177 — Deep Learning based Retinal OCT Segmentation

Pekala et al (1801.09749v1)

Read on 13 February 2018
#OCT  #retina  #eye  #optics  #deep-learning  #machine-learning  #CNN  #FCN  #segmentation  #group:APL 

Another paper with authors in my group at APL! We do cool things.

I’ve written before about OCT, and the difficulties of automatically segmenting these sometimes very noisy images.

But APL fixed all of our problems!

Using OCT images from a public dataset, the researchers trained a fully convolutional neural network on two experts’ annotations. By asking two experts to annotate, it’s possible to determine the inter-operator agreement, or how close two humans would get given the task we’re giving to the net. In some sense, this gives us a task “difficulty” measure which comes in handy when determining if a model is good, or just very overfit.

It’s important to note that the images used in this work are a mix of diseased-state and healthy controls. This is important because correctly determining the layer boundaries between retinal layers in a healthy individual is a very different task than doing the same in an individual with a retinopathy.

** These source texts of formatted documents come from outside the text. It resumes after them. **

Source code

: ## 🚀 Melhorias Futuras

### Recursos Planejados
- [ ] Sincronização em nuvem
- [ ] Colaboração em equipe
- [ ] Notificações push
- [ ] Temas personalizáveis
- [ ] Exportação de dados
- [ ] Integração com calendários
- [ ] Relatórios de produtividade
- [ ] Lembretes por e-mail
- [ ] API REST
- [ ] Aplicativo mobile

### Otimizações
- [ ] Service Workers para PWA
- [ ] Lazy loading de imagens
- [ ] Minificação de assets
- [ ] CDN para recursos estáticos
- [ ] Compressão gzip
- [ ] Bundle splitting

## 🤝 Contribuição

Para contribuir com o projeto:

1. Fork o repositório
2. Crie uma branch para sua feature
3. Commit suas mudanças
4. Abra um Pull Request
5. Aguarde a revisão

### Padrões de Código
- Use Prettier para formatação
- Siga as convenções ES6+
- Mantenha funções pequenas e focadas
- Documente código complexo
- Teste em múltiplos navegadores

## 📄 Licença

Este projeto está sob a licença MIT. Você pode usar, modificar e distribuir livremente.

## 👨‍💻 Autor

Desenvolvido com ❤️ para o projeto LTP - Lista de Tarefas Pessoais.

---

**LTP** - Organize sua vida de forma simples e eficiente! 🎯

The results? This automatic segmentation often outperforms the current state-of-the-art, and in some cases even outperforms expected human performance.

Though it’s a bit premature to deploy this work to a clinical setting, this means that research OCT work requires dramatically less human ground-truthing than before, because this method performs comparably with a trained human, and likely always better than an untrained human.